Required actions:
1. Quote the part of the mixer description that opens with the words "The mixed liquid M prepared" and closes with "recovering container 17.".
2. Please decide whether each statement agrees with the mixer description, answering yes or no and quoting the deciding words: (a) A homogenizer is given as an example of the dynamic mixer. (b) The mixed liquid M leaves the mixing pipe 112 a through an outflow port at its upstream end. (c) The cooling medium 152 is held in the cooling tank 151.
3. In the mixer description, what is one end of the discharging pipe 14 connected to?

Extracted text:
The dynamic mixer mixes the stock liquids L1 and L2 by use of driving force, to thereby prepare the mixed liquid M. Examples of the dynamic mixer include a homogenizer and a homomixer. A mixing section 112 b in the dynamic mixer includes, for example, a shaft, a stirring blade provided on the shaft, and a driving section that rotates the shaft, and allows the shaft and the stirring blade to be rotated by the driving section, thereby mixing the stock liquids L1 and L2 and then preparing the mixed liquid M.
The mixed liquid M prepared by the mixing section 112 b flows downstream in the mixing pipe 112 a, and flows out from the mixing pipe 112 a through an outflow port formed at a downstream end of the mixing pipe 112 a.
One end of the discharging pipe 14 is connected to the outflow port of the mixing pipe 112 a, and the mixed liquid M flowing out through the outflow port of the mixing pipe 112 a flows through the discharging pipe 14 and is discharged from the other end of the discharging pipe 14. The mixed liquid M discharged from the other end of the discharging pipe 14 is, for example, recovered in the recovering container 17.
The cooling section 15 includes a cooling tank 151 and a cooling medium 152 contained in the cooling tank 151.

(Multi-image point correspondence data)
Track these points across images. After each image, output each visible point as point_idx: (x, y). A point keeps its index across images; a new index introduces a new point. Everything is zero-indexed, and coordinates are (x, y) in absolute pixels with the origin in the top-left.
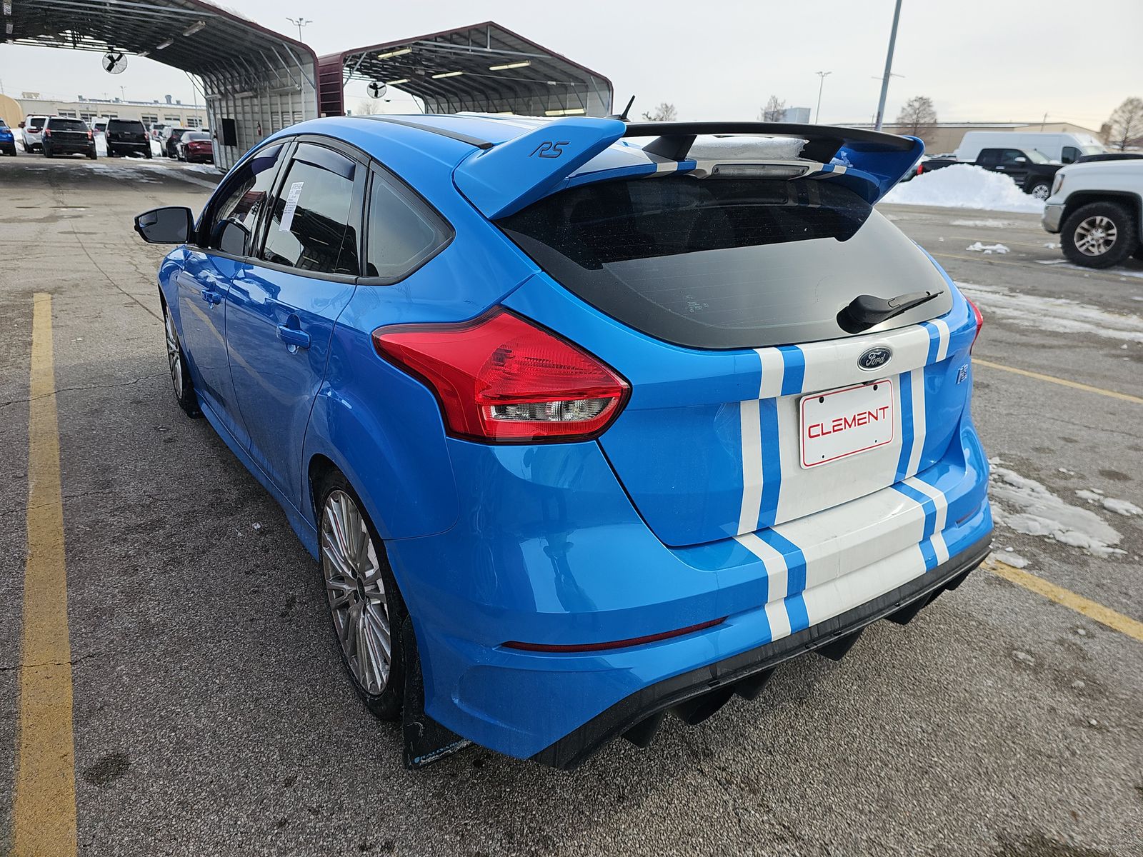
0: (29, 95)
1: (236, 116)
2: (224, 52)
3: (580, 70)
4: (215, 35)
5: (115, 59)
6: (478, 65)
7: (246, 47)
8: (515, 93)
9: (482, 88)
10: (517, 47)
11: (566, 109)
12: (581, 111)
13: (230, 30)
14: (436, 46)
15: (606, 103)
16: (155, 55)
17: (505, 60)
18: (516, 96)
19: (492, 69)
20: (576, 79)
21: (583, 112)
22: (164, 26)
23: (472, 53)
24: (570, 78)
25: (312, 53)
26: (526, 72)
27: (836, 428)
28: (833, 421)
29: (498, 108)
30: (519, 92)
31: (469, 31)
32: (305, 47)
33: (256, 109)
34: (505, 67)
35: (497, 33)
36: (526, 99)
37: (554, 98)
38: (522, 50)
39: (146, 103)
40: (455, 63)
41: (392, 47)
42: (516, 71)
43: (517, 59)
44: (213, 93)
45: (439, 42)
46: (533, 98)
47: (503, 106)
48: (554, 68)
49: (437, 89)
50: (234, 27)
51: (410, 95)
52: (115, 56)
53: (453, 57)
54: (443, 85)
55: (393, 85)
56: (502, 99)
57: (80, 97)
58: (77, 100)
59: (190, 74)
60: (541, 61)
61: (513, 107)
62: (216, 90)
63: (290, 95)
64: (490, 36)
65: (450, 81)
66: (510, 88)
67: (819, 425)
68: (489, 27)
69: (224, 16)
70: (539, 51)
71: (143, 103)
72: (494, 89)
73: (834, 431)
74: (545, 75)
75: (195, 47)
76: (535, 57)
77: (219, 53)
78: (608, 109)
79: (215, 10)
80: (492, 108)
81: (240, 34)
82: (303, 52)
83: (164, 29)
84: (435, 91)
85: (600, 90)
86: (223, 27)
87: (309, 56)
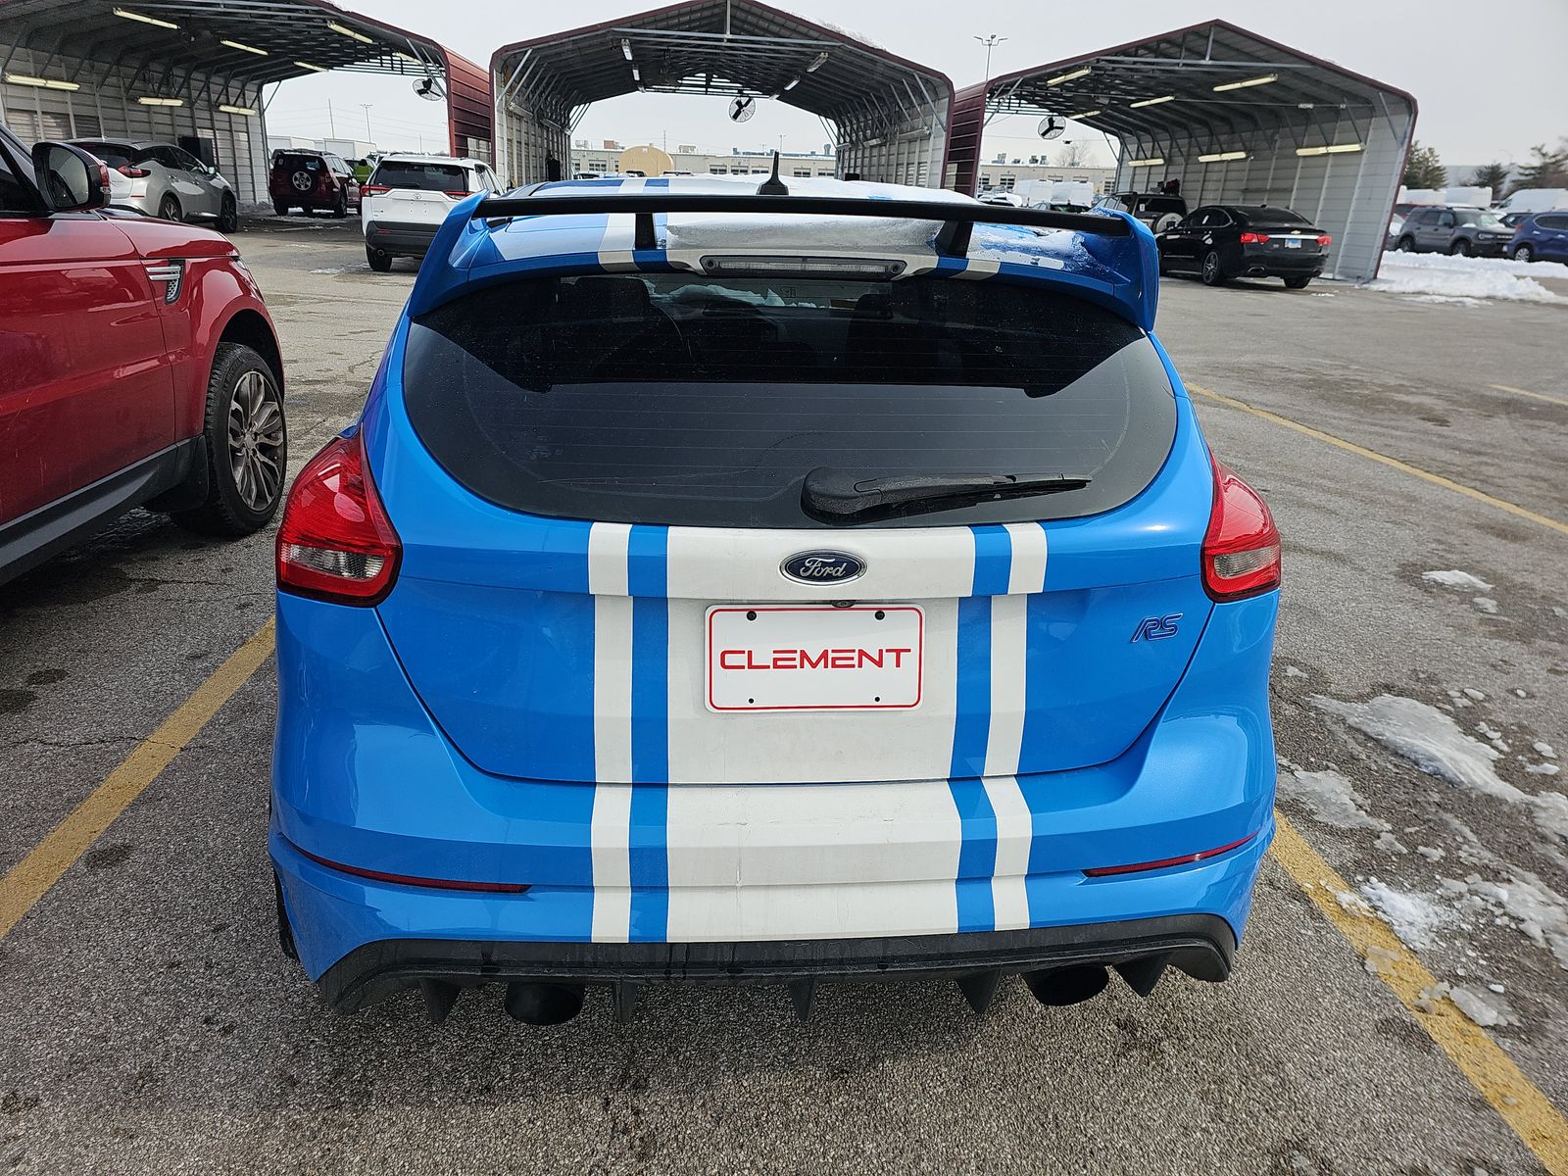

Answers for this exercise:
1.
The mixed liquid M prepared by the mixing section 112 b flows downstream in the mixing pipe 112 a, and flows out from the mixing pipe 112 a through an outflow port formed at a downstream end of the mixing pipe 112 a.
One end of the discharging pipe 14 is connected to the outflow port of the mixing pipe 112 a, and the mixed liquid M flowing out through the outflow port of the mixing pipe 112 a flows through the discharging pipe 14 and is discharged from the other end of the discharging pipe 14. The mixed liquid M discharged from the other end of the discharging pipe 14 is, for example, recovered in the recovering container 17.

2.
(a) Yes: "Examples of the dynamic mixer include a homogenizer and a homomixer."
(b) No: "through an outflow port formed at a downstream end of the mixing pipe 112 a"
(c) Yes: "a cooling medium 152 contained in the cooling tank 151"

3. The outflow port of the mixing pipe 112 a.